The LLM-as-a-Judge was evaluated using multiple metrics to validate its ability to produce scores aligned with human judgments and serve as a substitute for time-intensive human reviews. The primary outcome was inter-rater reliability, assessed using the Intraclass Correlation Coefficient (ICC) to ensure that the LLM-as-a-Judge generated results consistent with expert human reviewers. ICC, derived from analysis of variance (ANOVA), has different forms tailored to specific contexts42. For this study, a two-way mixed-effects model was used, specifically ICC(3,k), which accounts for consistency among multiple raters43. A 95% confidence interval was calculated using the Shrout & Fleiss procedure44. In addition to ICC, evaluation scores were analyzed using the Wilcoxon Signed Rank test, suitable for non-normal paired data, to assess the median differences between scores produced by the LLM-as-a-Judge and human reviewers.

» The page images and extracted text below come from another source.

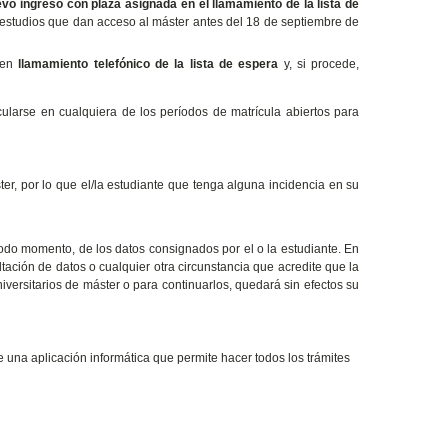
vo ingreso con plaza asignada en el llamamiento de la lista de
s estudios que dan acceso al máster antes del 18 de septiembre de
 en
llamamiento telefónico de la lista de espera
y, si procede,
ularse en cualquiera de los períodos de matrícula abiertos para
ter, por lo que el/la estudiante que tenga alguna incidencia en su
 todo momento, de los datos consignados por el o la estudiante. En
tación de datos o cualquier otra circunstancia que acredite que la
iversitarios de máster o para continuarlos, quedará sin efectos su
e una aplicación informática que permite hacer todos los trámites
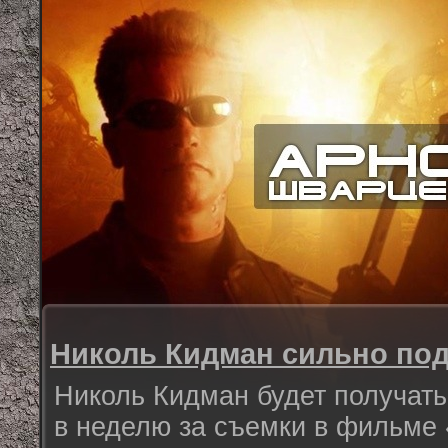
Николь Кидман сильно по
Николь Кидман будет получат
в неделю за съемки в фильме 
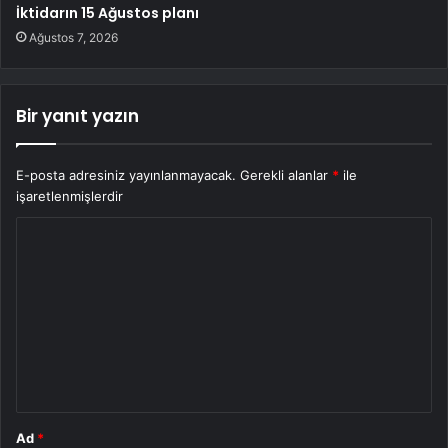
İktidarın 15 Ağustos planı
Ağustos 7, 2026
Bir yanıt yazın
E-posta adresiniz yayınlanmayacak.
Gerekli alanlar
*
ile
işaretlenmişlerdir
Y
o
r
u
m
*
Ad
*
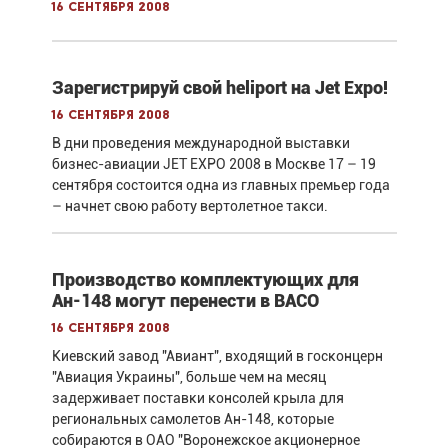
16 сентября 2008
Зарегистрируй свой heliport на Jet Expo!
16 сентября 2008
В дни проведения международной выставки
бизнес-авиации JET EXPO 2008 в Москве 17 – 19
сентября состоится одна из главных премьер года
– начнет свою работу вертолетное такси.
Производство комплектующих для
Ан-148 могут перенести в ВАСО
16 сентября 2008
Киевский завод "Авиант", входящий в госконцерн
"Авиация Украины", больше чем на месяц
задерживает поставки консолей крыла для
региональных самолетов Ан-148, которые
собираются в ОАО "Воронежское акционерное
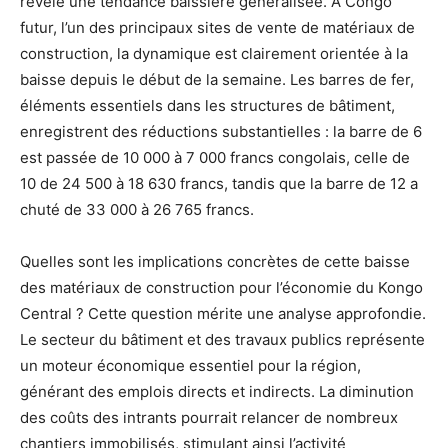
révèle une tendance baissière généralisée. À Congo
futur, l’un des principaux sites de vente de matériaux de
construction, la dynamique est clairement orientée à la
baisse depuis le début de la semaine. Les barres de fer,
éléments essentiels dans les structures de bâtiment,
enregistrent des réductions substantielles : la barre de 6
est passée de 10 000 à 7 000 francs congolais, celle de
10 de 24 500 à 18 630 francs, tandis que la barre de 12 a
chuté de 33 000 à 26 765 francs.
Quelles sont les implications concrètes de cette baisse
des matériaux de construction pour l’économie du Kongo
Central ? Cette question mérite une analyse approfondie.
Le secteur du bâtiment et des travaux publics représente
un moteur économique essentiel pour la région,
générant des emplois directs et indirects. La diminution
des coûts des intrants pourrait relancer de nombreux
chantiers immobilisés, stimulant ainsi l’activité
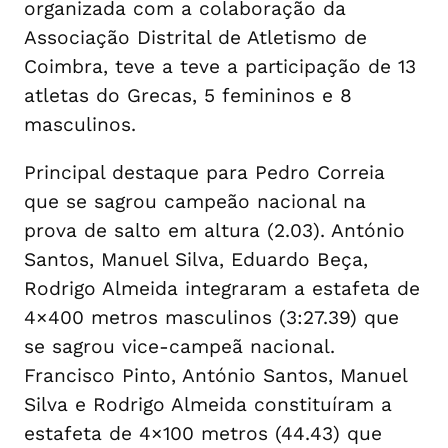
organizada com a colaboração da
Associação Distrital de Atletismo de
Coimbra, teve a teve a participação de 13
atletas do Grecas, 5 femininos e 8
masculinos.
Principal destaque para Pedro Correia
que se sagrou campeão nacional na
prova de salto em altura (2.03). António
Santos, Manuel Silva, Eduardo Beça,
Rodrigo Almeida integraram a estafeta de
4×400 metros masculinos (3:27.39) que
se sagrou vice-campeã nacional.
Francisco Pinto, António Santos, Manuel
Silva e Rodrigo Almeida constituíram a
estafeta de 4×100 metros (44.43) que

For both outcome metrics, the median score of seven human reviewers was compared with the median score of seven iterations from the same LLM-as-a-Judge. In addition, the LLM-as-a-Judge was evaluated both as an 8th evaluator and as a direct substitute for each of the seven human evaluators. The change in ICC among the group of evaluators, before and after the LLM-as-a-Judge was added as a substitute, was assessed using bootstrapping with 1000 iterations, and a two-tailed p-value was calculated to determine statistical significance. Secondary metrics included Gwet’s AC2 and Krippendorf’s α. Gwet’s AC2 and Krippendorf’s α assess the agreement between raters while taking chance agreement into account. 95% Confidence Intervals (CI) were provided for both coefficients and calculated using Gwet’s associated procedure45 and the bootstrap procedure respectively. In additional error analyses, a linear mixed-effects model was used to assess the influence of provider specialty, model type, note length, and summary length on the difference between LLM and human scores, with random intercepts accounting for variability across physicians and evaluation components. Analyses were performed using Python (version 3.10) and R Studio (version 4.3).